### What you will do
In the entries below, how many lines contain the string "pedestrian"? State the number and nothing else.

-- Information provided follows --

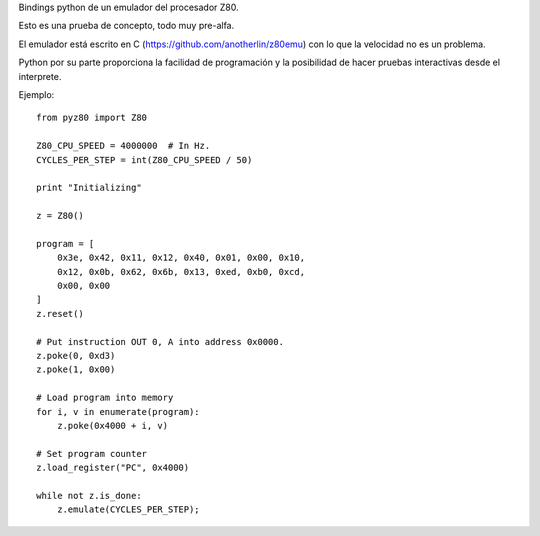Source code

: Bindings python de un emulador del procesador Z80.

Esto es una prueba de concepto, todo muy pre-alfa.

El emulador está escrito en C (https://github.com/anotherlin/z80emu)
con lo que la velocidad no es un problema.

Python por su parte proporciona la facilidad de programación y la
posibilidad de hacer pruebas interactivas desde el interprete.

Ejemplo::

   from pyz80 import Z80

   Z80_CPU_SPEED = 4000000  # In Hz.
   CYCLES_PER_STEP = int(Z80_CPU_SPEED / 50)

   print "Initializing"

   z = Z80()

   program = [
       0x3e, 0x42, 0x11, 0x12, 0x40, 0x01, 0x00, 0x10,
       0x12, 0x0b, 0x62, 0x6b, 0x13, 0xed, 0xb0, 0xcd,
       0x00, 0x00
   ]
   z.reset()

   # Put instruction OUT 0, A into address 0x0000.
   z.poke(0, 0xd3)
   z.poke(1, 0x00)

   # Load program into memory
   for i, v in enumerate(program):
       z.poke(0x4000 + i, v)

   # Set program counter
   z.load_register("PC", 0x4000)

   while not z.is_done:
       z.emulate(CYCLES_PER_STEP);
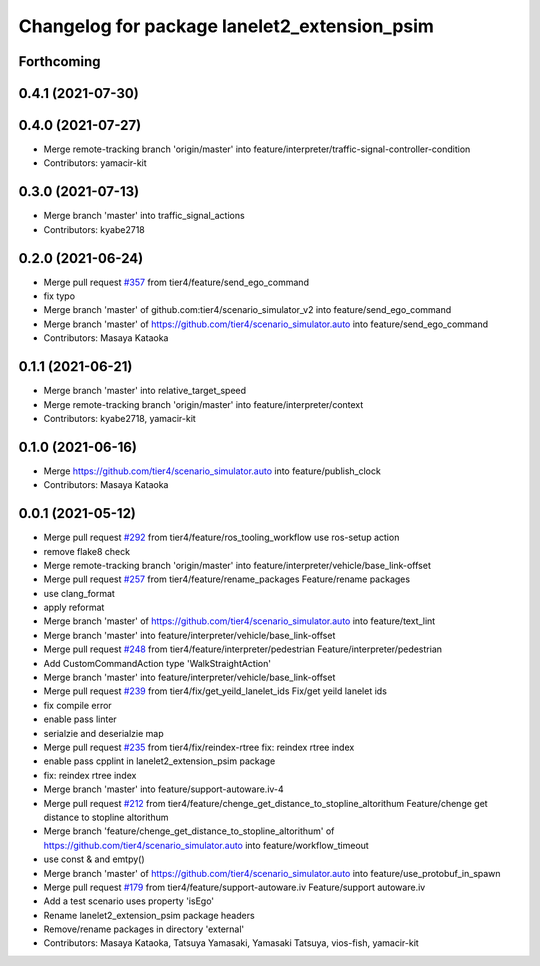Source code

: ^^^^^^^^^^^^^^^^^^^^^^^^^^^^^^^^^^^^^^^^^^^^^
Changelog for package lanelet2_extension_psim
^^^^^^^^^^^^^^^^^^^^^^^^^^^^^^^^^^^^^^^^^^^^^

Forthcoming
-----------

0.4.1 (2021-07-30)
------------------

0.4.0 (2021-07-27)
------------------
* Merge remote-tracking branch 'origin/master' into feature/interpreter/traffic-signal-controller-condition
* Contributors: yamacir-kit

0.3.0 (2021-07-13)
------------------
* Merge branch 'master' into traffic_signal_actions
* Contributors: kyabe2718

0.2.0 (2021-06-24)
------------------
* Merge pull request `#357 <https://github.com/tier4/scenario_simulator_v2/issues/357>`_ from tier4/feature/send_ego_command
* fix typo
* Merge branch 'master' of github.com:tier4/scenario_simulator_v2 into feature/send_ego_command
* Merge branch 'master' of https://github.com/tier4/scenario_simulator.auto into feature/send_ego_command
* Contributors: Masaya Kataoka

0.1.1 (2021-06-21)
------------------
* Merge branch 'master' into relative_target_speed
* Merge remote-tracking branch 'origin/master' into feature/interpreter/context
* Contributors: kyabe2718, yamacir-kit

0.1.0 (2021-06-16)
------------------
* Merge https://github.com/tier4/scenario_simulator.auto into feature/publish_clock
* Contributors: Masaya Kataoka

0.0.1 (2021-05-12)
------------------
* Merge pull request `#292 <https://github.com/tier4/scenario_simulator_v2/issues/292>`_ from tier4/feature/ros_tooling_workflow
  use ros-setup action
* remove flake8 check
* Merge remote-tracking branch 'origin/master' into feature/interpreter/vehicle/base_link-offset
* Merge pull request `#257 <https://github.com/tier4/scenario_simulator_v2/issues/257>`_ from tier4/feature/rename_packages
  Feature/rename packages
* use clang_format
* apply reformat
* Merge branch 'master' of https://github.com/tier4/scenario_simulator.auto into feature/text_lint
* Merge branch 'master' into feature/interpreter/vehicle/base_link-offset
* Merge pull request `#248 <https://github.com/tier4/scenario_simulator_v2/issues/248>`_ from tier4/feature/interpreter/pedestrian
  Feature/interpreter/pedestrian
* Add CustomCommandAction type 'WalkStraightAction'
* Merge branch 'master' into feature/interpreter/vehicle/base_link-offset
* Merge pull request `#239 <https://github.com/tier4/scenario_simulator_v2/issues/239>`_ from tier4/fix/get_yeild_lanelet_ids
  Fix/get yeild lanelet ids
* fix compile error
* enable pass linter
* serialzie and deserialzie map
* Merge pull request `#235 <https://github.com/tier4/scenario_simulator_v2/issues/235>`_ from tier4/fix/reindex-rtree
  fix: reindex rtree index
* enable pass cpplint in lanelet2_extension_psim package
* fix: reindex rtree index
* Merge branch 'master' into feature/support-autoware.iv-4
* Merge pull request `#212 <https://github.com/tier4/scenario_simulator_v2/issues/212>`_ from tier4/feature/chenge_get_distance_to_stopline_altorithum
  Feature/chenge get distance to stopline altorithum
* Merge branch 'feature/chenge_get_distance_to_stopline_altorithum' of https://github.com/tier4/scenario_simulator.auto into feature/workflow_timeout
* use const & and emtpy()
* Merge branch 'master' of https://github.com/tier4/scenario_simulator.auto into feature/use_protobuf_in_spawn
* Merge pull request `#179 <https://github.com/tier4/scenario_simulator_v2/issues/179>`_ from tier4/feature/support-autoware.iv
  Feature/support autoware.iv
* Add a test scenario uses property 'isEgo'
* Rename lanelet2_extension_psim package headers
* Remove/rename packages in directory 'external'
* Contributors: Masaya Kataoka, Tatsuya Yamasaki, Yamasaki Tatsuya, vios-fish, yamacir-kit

-- Information provided concluded --

### Your response
2